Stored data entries
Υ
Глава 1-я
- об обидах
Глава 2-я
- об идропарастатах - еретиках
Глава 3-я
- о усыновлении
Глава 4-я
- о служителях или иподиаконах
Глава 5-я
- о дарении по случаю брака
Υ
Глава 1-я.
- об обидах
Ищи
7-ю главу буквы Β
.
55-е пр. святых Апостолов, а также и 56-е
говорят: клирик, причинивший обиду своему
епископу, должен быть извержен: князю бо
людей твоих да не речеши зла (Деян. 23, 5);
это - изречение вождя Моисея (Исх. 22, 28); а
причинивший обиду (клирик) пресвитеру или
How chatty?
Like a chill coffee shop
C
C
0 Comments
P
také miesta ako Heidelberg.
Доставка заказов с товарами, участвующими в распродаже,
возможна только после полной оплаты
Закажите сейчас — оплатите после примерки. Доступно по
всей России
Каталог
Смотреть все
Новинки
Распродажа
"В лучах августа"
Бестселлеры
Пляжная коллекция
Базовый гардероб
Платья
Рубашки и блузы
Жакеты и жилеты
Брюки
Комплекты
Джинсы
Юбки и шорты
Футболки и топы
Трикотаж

--

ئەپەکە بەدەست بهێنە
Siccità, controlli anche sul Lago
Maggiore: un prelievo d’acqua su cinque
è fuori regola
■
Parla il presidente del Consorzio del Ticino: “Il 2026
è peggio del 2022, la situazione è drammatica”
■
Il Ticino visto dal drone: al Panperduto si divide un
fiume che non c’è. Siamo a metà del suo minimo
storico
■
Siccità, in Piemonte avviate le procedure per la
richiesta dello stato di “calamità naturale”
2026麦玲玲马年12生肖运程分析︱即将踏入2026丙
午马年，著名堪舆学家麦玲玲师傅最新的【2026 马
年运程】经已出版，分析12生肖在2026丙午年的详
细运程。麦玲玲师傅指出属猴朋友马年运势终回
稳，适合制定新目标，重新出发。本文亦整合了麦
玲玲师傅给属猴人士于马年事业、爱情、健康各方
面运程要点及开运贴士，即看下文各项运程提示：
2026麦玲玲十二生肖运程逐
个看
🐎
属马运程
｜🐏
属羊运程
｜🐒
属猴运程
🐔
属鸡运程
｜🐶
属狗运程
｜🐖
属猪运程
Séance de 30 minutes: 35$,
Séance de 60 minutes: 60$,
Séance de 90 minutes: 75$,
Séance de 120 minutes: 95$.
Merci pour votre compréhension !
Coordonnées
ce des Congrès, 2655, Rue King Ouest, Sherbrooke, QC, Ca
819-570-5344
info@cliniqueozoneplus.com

* * *

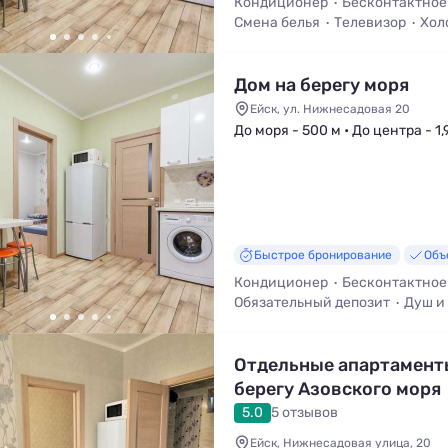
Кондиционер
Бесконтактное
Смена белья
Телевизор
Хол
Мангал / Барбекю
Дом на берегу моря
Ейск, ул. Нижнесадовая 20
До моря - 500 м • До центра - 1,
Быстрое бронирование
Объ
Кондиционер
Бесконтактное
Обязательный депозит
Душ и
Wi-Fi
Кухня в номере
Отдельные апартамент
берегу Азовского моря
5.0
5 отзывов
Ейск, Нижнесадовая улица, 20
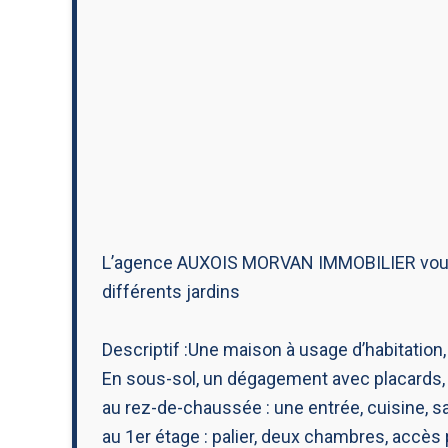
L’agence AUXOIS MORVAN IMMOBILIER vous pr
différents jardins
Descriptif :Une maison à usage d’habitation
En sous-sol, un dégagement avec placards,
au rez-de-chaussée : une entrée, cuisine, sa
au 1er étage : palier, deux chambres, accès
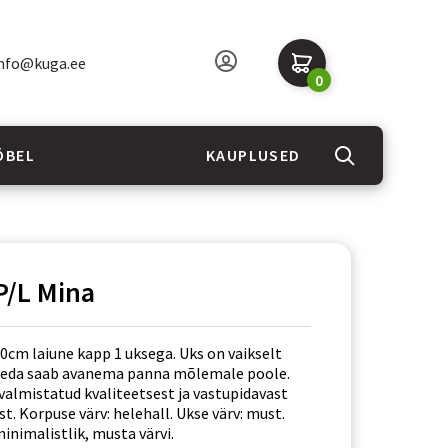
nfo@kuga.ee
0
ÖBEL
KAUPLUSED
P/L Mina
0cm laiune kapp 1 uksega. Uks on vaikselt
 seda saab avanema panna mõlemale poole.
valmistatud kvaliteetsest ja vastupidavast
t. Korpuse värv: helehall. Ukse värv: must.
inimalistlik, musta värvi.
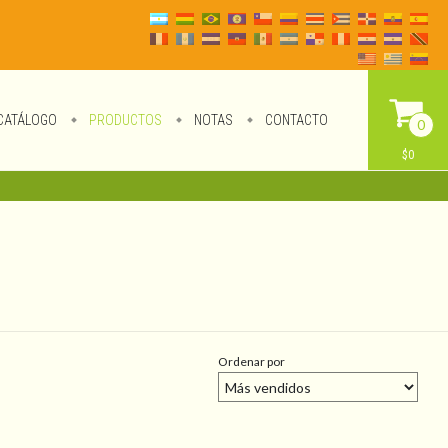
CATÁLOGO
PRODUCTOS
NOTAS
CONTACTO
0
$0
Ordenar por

Task objective: Wherever a line above contains "minutes", copy that line.

Answer section:
Séance de 30 minutes: 35$,
Séance de 60 minutes: 60$,
Séance de 90 minutes: 75$,
Séance de 120 minutes: 95$.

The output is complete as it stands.